Speed Up That Build, now! – Part 2: Filesystem revisted

Notice: This blog is no longer maintained. All new content is being published as guides/books/screencasts. Have a look around!

Speed Up That Build, now! – Part 2: Filesystem revisted

June 12, 2014 - Andreas Eisele

Last time in our "Speed Up That Build, now!" propaganda series we tried to show a specific approach using a ram disk to speed up a given build. This time we try to generalize our ideas to give you some additional options on the file system choice. As an added bonus we even try to do proper benchmarking this time. ;)

Benchmarking Approach

To give you some reproduce-able figures we will be using the tool fio. All tests will be executed on a VirtualBox VM. The reason for this is that usually your build server will as well be a VM on some arbitrary host hardware that you don't have any control over. If that's not the case for you please consider skipping the nasty file system details and go straight to our first advice here.

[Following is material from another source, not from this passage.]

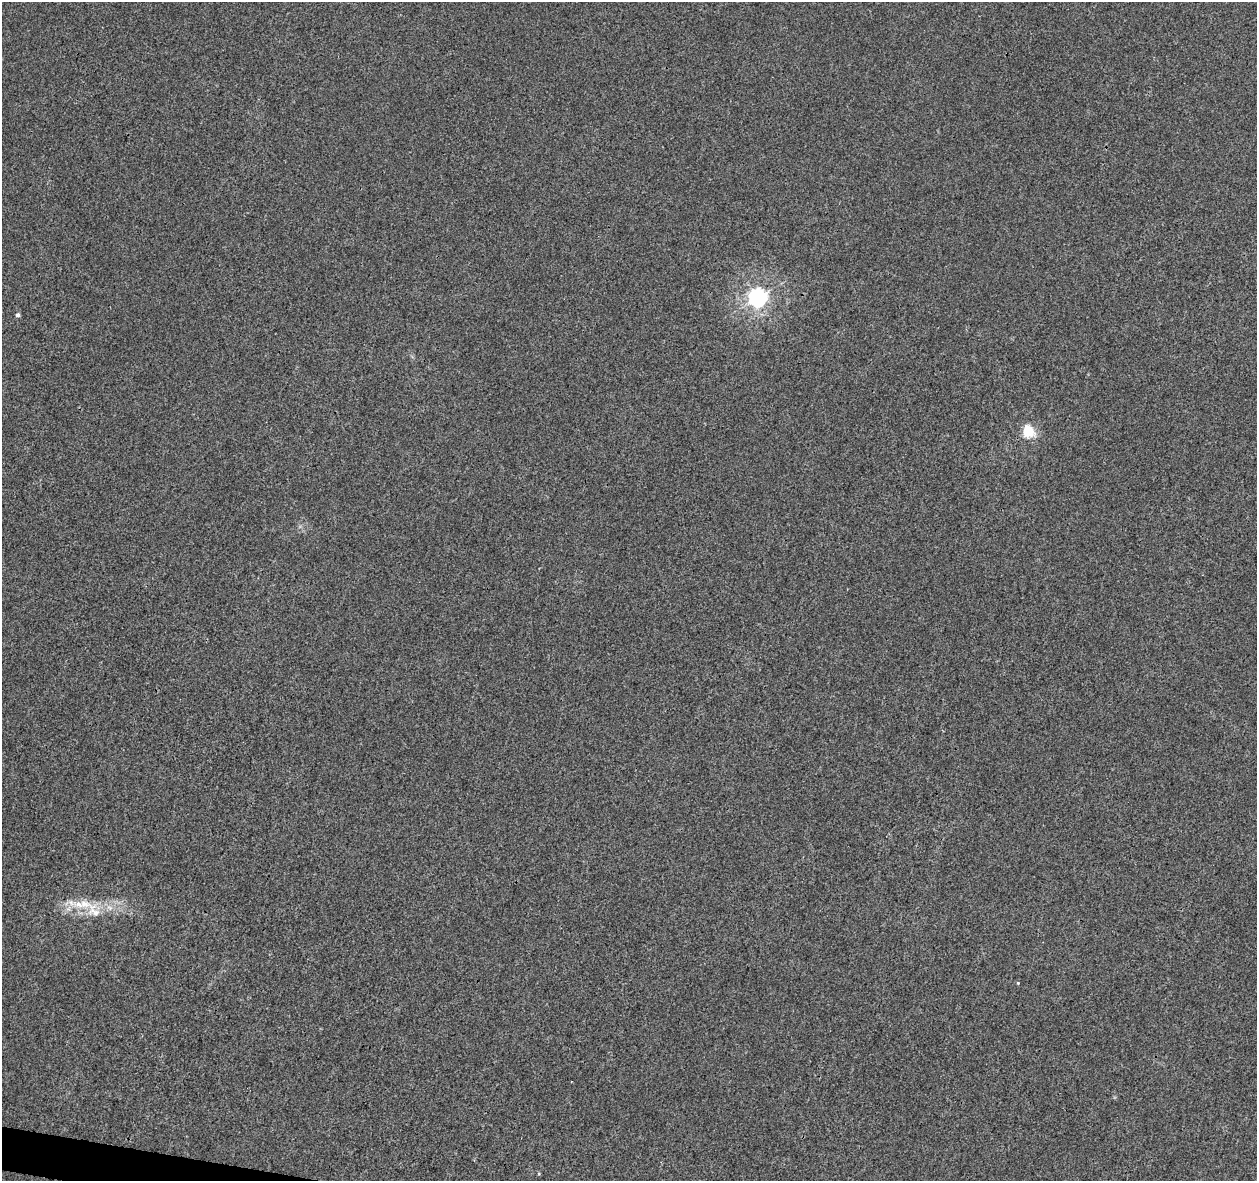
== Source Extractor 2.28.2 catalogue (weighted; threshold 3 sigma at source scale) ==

The host hardware in question here is that:

Intel(R) Core(TM)2 Quad CPU Q9300 @ 2.50GHz (4 Cores/Threads)
8GB Generic DDR-2 RAM

The VM (Ubuntu Server 14.04 LTS, Linux Kernel 3.13.0-27-generic) is configured to see that hardware instead:

Intel(R) Core(TM)2 Quad CPU Q9300 @ 2.50GHz (1 Core/Thread)
4GB RAM
SATA controller: Intel Corporation 82801HM/HEM (ICH8M/ICH8M-E) SATA Controller [AHCI mode] (rev 02)
10GB HDD space on a pre-created disk image (non-dynamic)

We are aware that combined with disk caching, kernel caching, etc. this adds a lot more moving layers of uncertainty. Sadly that is also the picture you will find as well in the real world. No matter of scientific approach will save you from that.

Our test scenario for FIO consists of random asynchronous reads and writes of 64MB files by 4 concurrent threads. We also try to use direct IO to use as few buffering layers as possible. The job file in question for that looks like this:

; -- start job file --<br />
[random-read-write]<br />
ioengine=libaio<br />
iodepth=4<br />
rw=randrw<br />
size=64m<br />
direct=1<br />
numjobs=4<br />
; -- end job file --<br />

Have a look here for a detailed explanation about the various options.

Starting Point: ext4 default

To get some first numbers we took what our clean install of Ubuntu Server 14.04 provided us as a default. That is ext4 as of Kernel 3.13.0 with no explicit mount options.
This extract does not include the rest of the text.